FIG. 5 is a diagram showing a schematic configuration of an embodiment of the stability control system for an oceanographic research vessel according to the present invention, FIG. A diagram for explaining the stability control method for a marine research vessel of the invention and the operation of the position detection device for stability control of the marine research vessel, FIG. 8 is a control system applied to the stability control method for the marine research vessel. FIG. 2 is a block diagram showing the configuration of an embodiment of the present invention. 6...Sea floor, 7.7a-7d...Hydrophon, 11...Sea surface, 12...
Marine research vessel, 13...Observation winch, 14...
...Large A-frame, 15...Investigation equipment,
16... Pulley, 17... Steel cable, 18.
...beacon oscillator or transponder, 19
... Propulsion propeller, 20 ... Rudder, 2
1... Bow thruster, 22... Stance scrub, 24... Disturbance detector, 25...
...Control device, 27...Position detection device, 30.

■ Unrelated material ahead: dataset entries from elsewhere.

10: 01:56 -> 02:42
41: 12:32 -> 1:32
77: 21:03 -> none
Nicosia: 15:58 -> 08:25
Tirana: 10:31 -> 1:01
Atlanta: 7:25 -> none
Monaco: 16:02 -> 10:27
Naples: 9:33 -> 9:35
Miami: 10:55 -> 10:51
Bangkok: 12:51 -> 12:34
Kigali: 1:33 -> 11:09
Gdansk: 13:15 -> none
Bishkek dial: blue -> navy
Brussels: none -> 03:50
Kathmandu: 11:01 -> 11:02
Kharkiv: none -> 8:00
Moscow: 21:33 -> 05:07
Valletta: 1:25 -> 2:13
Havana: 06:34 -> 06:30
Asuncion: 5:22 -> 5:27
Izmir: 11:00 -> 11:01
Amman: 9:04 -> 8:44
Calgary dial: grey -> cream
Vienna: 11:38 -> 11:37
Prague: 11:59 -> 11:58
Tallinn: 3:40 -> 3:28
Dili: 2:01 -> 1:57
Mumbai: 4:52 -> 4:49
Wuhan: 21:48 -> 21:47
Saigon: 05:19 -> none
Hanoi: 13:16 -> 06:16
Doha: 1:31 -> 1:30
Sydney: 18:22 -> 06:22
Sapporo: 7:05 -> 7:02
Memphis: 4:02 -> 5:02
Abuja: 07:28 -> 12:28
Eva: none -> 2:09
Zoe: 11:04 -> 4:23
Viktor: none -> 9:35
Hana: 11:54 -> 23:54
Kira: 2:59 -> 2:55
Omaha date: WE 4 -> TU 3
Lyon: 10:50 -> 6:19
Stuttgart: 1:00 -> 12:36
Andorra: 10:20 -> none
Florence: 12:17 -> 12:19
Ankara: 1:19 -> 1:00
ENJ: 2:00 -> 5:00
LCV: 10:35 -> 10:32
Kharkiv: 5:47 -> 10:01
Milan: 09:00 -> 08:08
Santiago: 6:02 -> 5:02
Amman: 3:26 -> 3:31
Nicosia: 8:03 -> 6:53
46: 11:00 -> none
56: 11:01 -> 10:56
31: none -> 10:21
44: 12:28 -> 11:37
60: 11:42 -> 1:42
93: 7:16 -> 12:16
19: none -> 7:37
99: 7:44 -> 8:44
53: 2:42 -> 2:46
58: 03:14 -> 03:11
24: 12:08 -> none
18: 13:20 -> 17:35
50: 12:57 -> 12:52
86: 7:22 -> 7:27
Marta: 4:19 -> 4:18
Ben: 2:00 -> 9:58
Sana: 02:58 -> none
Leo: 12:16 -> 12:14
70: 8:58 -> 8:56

...Propulsion 1 drive device.

Claims (1)

[Scope of Claims] 1. Ultrasonic waves from a beacon oscillator or transponder installed at a predetermined position from the water surface of a cable that lowers research equipment from a marine research vessel to the sea or the seabed are transmitted to a plane parallel to the horizontal plane of the bottom of the marine research vessel. The ultrasonic waves are received by three or more hydrophons installed in the vessel, and the relative positional relationship between the ocean research vessel and the beacon oscillator or transponder is calculated from the phase and time difference of the ultrasonic signals received by each hydrophon,
Based on this calculation result, the positional relationship between the cable and the oceanographic research vessel is detected, and the position of the oceanographic research vessel is controlled so that the cable extends directly to the side of the oceanographic research vessel and is suspended vertically. Features: Stability control method for ocean research vessels. 2 A beacon oscillator or transponder attached to a predetermined position above the surface of the water on the cable by which the oceanographic research vessel lowers research equipment into the sea or the seabed, and three or more beacon oscillators or transponders installed on the bottom of the oceanographic research vessel and connected to the beacon oscillator or transponder. A hydrophone that receives ultrasonic waves and these three
The means calculates the relative positional relationship between the marine research vessel and the beacon oscillator or transponder from the phase and time difference of the ultrasonic waves received between each of the plurality of hydrophonos, and the cable is located right next to the marine research vessel. A position detection device for stabilizing and controlling an oceanographic research vessel, characterized in that it controls the position of the oceanographic research vessel so that it is overhanging in the direction and suspended in the vertical direction.